# where do you buy dubia roaches?



## Spencer95 (Feb 20, 2010)

i hear everyone breeds them etc

where do u actually buy the first breeding dubia roaches from?


----------



## dannyj (Jan 23, 2007)

eiter on here in the food classified or roachcolony.co.uk :2thumb:


----------



## Spencer95 (Feb 20, 2010)

are they worth breeding?


----------



## HadesDragons (Jun 30, 2007)

Spencer95 said:


> are they worth breeding?


Once you get them going it's a source of very cheap, very nutritious food that most insectivores go crazy for... so yes :lol2:


----------



## dannyj (Jan 23, 2007)

well say for example your food bill for the reps was £30 a week - could be halved in few months at least


----------



## Spencer95 (Feb 20, 2010)

do they ever escape because if you have such high amount of them then surely you find some lying around :L do they eat alot?


----------



## swift_wraith (Jan 4, 2009)

Mine eat about £2 worth of fruit & veg every week. Electric costs to heat them i'd say about £1 at most. After initial outlay theyre amazingly cheap.

as for escapees, if you keep them properly you should have little, if any escapees. plus theyre very lazy so never run far if they do get out. I put down some roach sticky traps just in case though just to be careful.


----------



## HadesDragons (Jun 30, 2007)

Spencer95 said:


> do they ever escape because if you have such high amount of them then surely you find some lying around :L do they eat alot?


A big colony will eat a lot, but it will cost you far less than the amount you'd spend on livefood!

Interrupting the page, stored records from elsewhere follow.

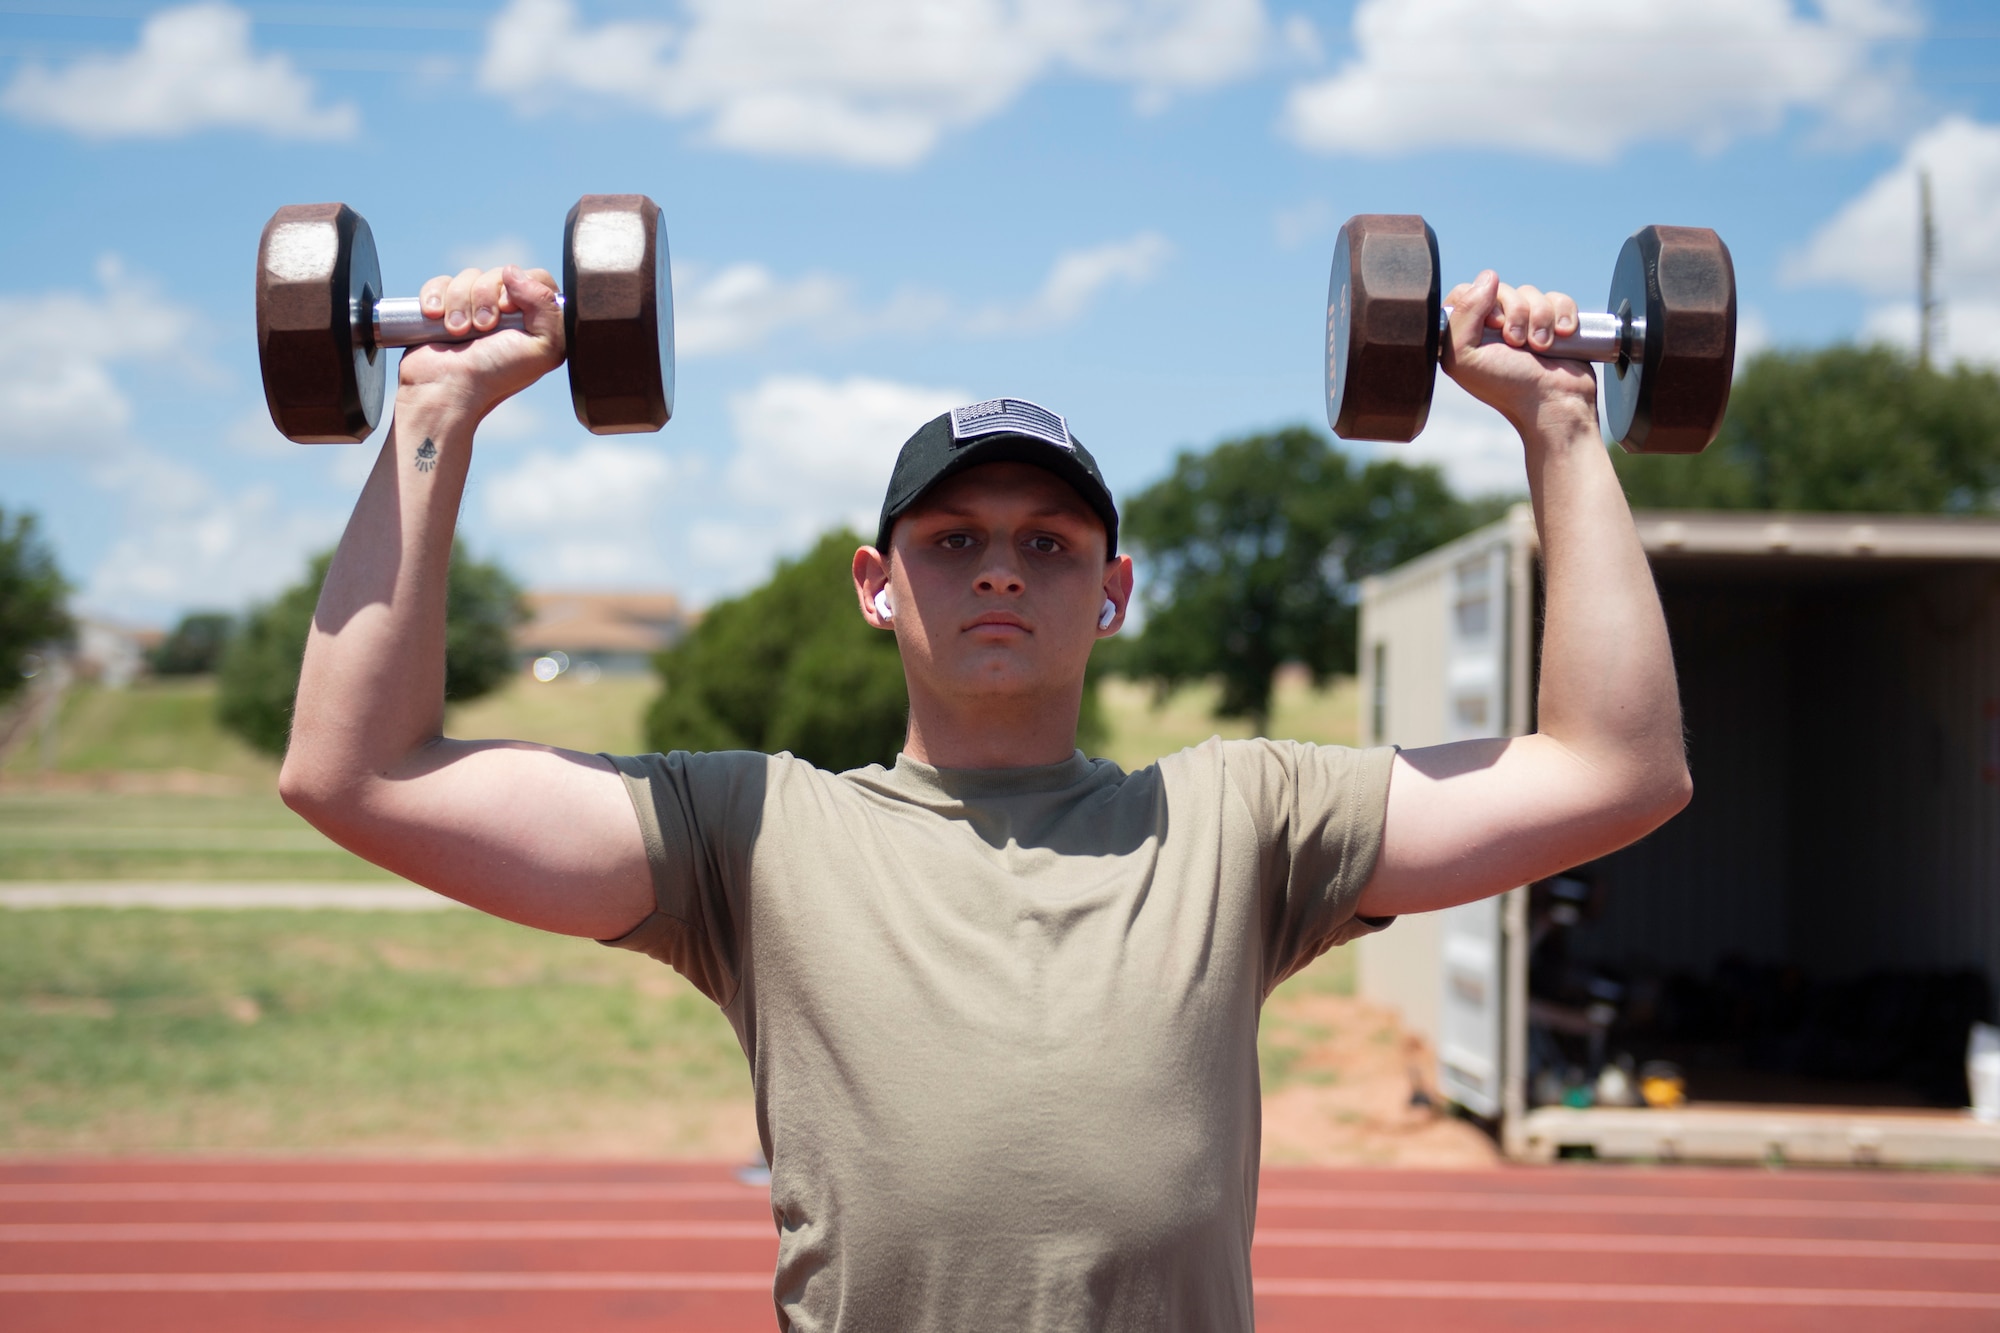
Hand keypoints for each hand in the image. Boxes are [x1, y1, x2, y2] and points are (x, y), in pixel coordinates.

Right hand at [399, 264, 564, 419]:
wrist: (445, 388)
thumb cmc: (495, 374)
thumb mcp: (543, 348)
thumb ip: (549, 308)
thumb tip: (513, 272)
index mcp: (536, 322)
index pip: (537, 278)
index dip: (522, 286)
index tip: (507, 310)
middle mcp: (507, 315)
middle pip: (500, 273)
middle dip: (486, 297)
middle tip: (482, 328)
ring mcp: (474, 311)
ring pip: (469, 276)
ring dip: (460, 302)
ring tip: (458, 332)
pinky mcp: (444, 310)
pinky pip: (441, 282)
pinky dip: (435, 296)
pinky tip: (434, 316)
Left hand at [1440, 271, 1595, 436]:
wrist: (1554, 402)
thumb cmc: (1507, 386)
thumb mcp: (1464, 358)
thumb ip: (1461, 315)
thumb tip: (1488, 277)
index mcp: (1466, 334)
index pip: (1466, 291)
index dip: (1480, 302)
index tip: (1492, 326)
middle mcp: (1494, 327)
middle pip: (1500, 289)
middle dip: (1514, 313)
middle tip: (1517, 343)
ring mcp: (1526, 324)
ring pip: (1531, 292)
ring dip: (1539, 319)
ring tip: (1541, 347)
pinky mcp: (1554, 322)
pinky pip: (1558, 298)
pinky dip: (1563, 314)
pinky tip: (1562, 336)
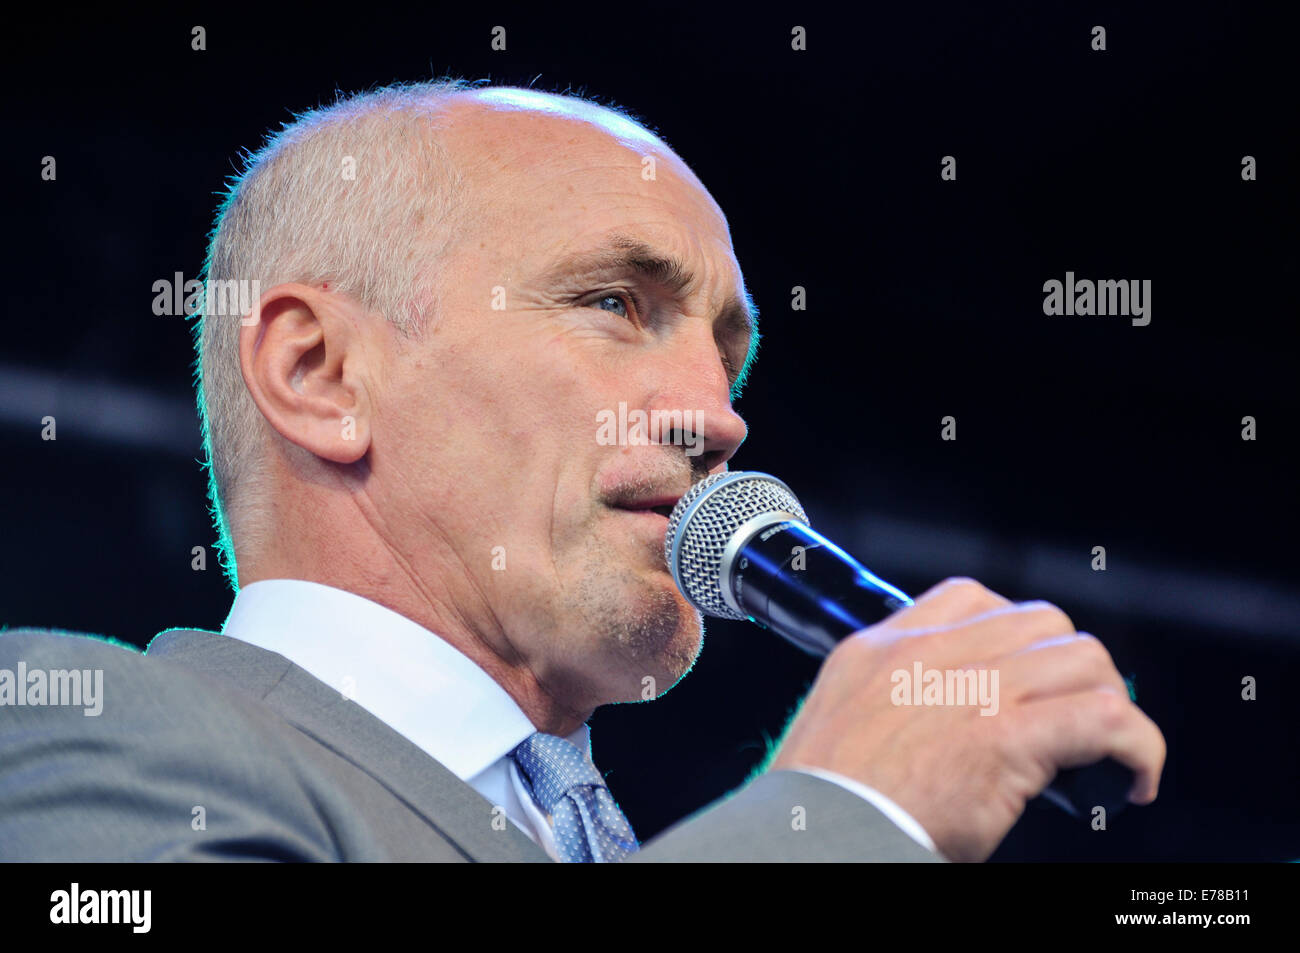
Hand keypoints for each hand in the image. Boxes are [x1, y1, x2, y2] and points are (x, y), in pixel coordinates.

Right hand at [768, 577, 1165, 861]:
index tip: (1023, 678)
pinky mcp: (1006, 739)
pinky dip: (1137, 746)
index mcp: (883, 648)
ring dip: (1105, 701)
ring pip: (1082, 658)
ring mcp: (970, 691)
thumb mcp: (836, 718)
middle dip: (1068, 668)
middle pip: (1040, 621)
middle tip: (1068, 719)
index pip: (970, 599)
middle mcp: (929, 655)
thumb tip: (943, 718)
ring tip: (1104, 748)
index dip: (1014, 633)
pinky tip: (1133, 778)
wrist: (815, 835)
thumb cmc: (823, 801)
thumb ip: (887, 698)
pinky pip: (1106, 718)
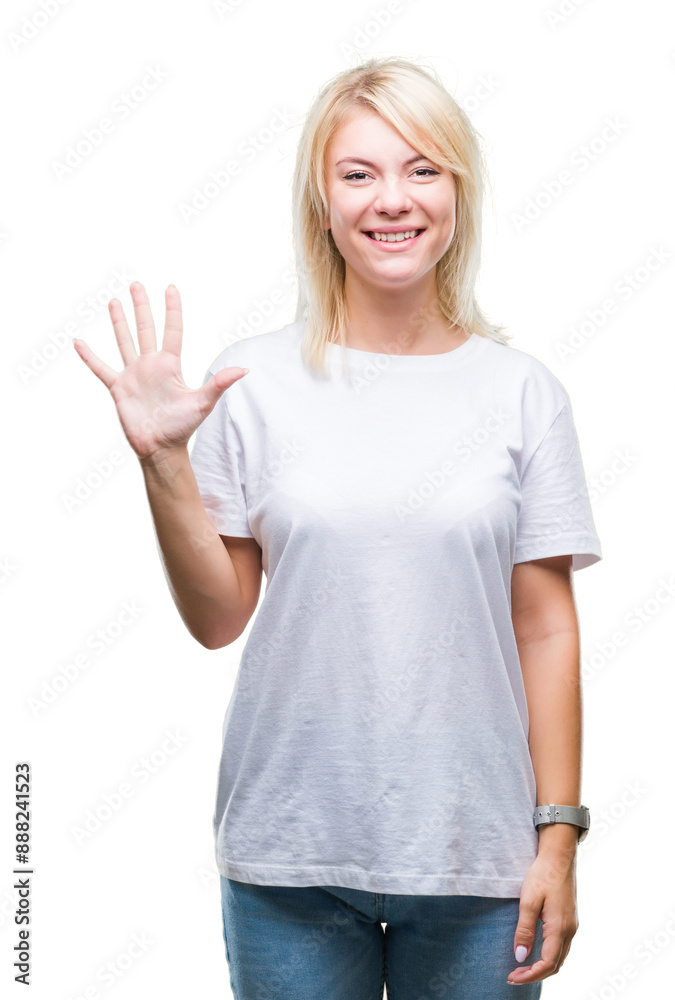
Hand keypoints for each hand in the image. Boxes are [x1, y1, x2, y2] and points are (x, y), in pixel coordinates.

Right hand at [72, 281, 248, 461]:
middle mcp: (151, 366)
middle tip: (136, 285)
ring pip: (125, 342)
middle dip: (141, 307)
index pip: (172, 331)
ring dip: (119, 323)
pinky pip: (101, 369)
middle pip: (146, 329)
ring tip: (114, 302)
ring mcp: (134, 375)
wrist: (161, 448)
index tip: (171, 288)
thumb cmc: (183, 427)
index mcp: (170, 365)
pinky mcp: (118, 388)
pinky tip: (79, 342)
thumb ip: (219, 384)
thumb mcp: (202, 403)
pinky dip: (89, 357)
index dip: (172, 310)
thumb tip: (243, 370)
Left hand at [507, 850, 578, 984]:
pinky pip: (562, 946)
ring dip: (542, 967)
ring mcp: (572, 925)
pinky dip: (549, 956)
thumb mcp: (529, 900)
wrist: (559, 856)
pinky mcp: (570, 919)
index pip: (547, 964)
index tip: (512, 977)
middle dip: (535, 974)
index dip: (530, 975)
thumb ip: (524, 929)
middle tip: (514, 976)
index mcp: (560, 928)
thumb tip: (520, 957)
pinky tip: (536, 952)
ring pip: (560, 957)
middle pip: (555, 964)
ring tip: (522, 968)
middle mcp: (570, 930)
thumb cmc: (543, 875)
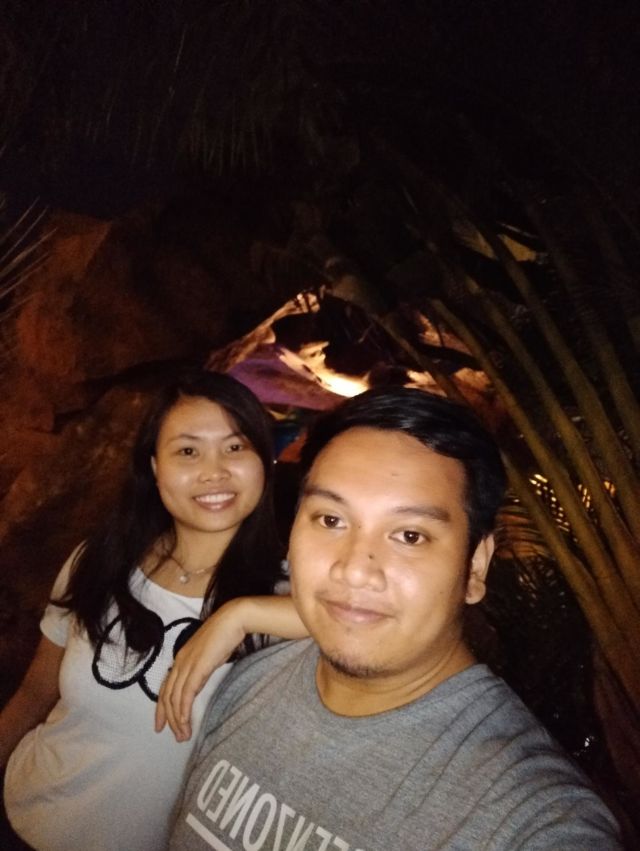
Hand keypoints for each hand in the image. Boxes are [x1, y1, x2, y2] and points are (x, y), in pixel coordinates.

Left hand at [155, 600, 245, 740]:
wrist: (233, 620)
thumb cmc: (224, 636)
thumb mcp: (208, 657)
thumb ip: (200, 671)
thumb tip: (197, 685)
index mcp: (180, 659)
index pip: (165, 688)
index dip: (161, 709)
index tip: (161, 726)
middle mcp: (179, 662)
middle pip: (167, 696)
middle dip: (169, 719)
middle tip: (176, 737)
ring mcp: (187, 665)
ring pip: (175, 698)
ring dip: (178, 720)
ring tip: (183, 736)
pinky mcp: (197, 668)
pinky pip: (186, 693)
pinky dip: (183, 710)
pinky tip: (185, 722)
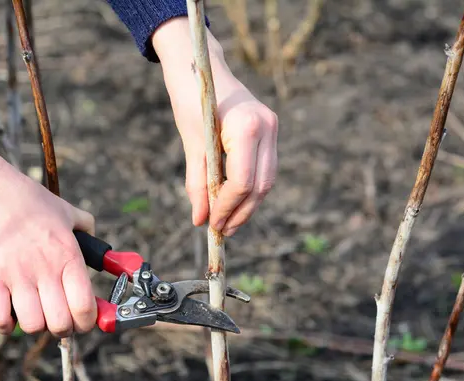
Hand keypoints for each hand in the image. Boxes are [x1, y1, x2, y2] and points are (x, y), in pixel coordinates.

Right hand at [0, 127, 96, 336]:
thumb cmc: (32, 202)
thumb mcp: (69, 212)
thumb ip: (88, 229)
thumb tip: (102, 246)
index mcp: (68, 256)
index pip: (85, 306)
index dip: (87, 322)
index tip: (84, 320)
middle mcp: (45, 269)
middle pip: (60, 324)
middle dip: (63, 329)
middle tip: (59, 320)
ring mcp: (16, 275)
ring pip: (32, 325)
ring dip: (35, 325)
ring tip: (34, 313)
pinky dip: (5, 324)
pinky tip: (10, 314)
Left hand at [153, 18, 278, 236]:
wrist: (201, 66)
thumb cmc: (192, 98)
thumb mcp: (192, 142)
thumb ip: (197, 183)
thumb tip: (200, 220)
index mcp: (247, 126)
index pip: (242, 182)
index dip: (227, 208)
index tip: (211, 225)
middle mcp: (267, 127)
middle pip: (260, 186)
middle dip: (240, 213)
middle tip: (221, 231)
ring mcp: (272, 128)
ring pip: (266, 181)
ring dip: (247, 205)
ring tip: (225, 221)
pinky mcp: (269, 131)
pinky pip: (264, 169)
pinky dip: (249, 188)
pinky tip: (232, 200)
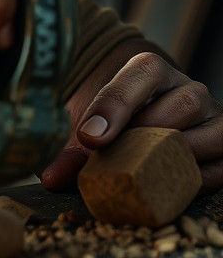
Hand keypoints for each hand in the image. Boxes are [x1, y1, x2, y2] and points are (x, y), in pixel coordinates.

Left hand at [41, 48, 222, 190]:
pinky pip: (219, 169)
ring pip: (207, 134)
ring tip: (140, 173)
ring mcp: (214, 118)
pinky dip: (192, 182)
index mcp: (152, 70)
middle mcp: (188, 89)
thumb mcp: (94, 127)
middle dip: (145, 135)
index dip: (115, 105)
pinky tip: (164, 187)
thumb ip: (74, 151)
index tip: (89, 138)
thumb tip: (51, 178)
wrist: (148, 127)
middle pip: (180, 103)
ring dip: (172, 158)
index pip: (142, 74)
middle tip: (116, 158)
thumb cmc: (116, 124)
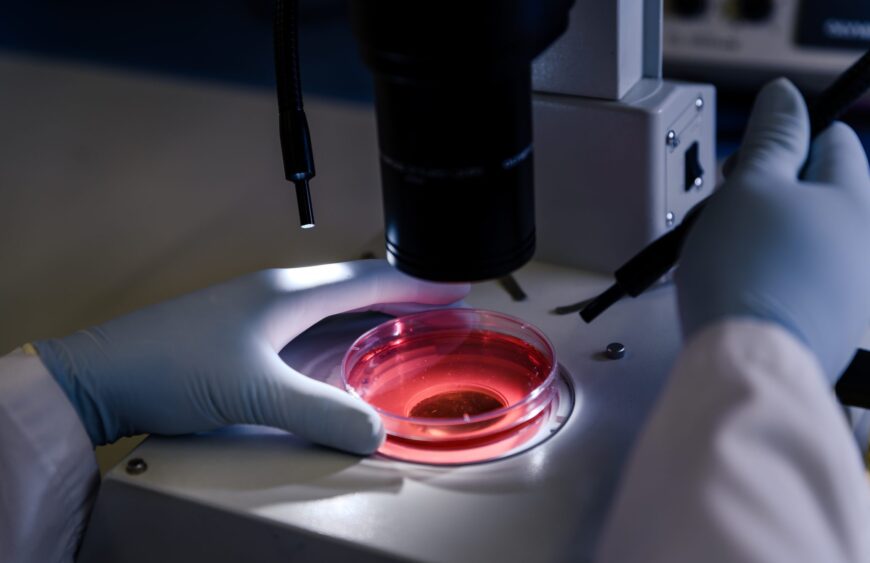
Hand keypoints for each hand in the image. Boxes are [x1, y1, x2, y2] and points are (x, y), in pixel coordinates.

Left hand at [34, 260, 468, 452]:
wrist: (103, 375)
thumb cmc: (172, 366)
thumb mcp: (255, 392)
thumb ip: (320, 412)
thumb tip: (376, 433)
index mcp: (288, 292)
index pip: (368, 279)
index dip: (416, 284)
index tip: (456, 287)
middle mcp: (277, 295)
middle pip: (355, 288)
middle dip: (402, 297)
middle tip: (443, 310)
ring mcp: (258, 314)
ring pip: (332, 308)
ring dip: (372, 316)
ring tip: (406, 329)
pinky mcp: (243, 337)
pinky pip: (309, 330)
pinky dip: (341, 338)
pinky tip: (345, 357)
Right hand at [677, 78, 869, 381]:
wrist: (749, 360)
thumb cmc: (749, 274)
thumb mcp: (750, 185)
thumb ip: (772, 136)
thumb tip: (785, 96)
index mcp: (857, 199)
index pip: (832, 138)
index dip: (784, 140)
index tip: (748, 161)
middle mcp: (867, 241)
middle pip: (820, 189)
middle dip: (771, 189)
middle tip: (731, 206)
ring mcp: (854, 286)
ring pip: (807, 235)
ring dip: (768, 232)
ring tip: (729, 250)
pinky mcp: (833, 320)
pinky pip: (803, 276)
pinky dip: (772, 272)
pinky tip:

Escaping depends on the species - _Blaptica dubia_ are juat about the most inept roach I've ever come across - they can't jump, climb or fly and can barely right themselves if they roll over :lol2:

Turkistan males can jump a small height, but can't climb smooth plastic sides so you've got to be a bit careful when you open the lid (or just don't pile the egg crate too high!)

Lobsters are more escape-artisty (to the point that you need a strip of vaseline around the top of the tub), but even then they're pretty easy to keep contained.


----------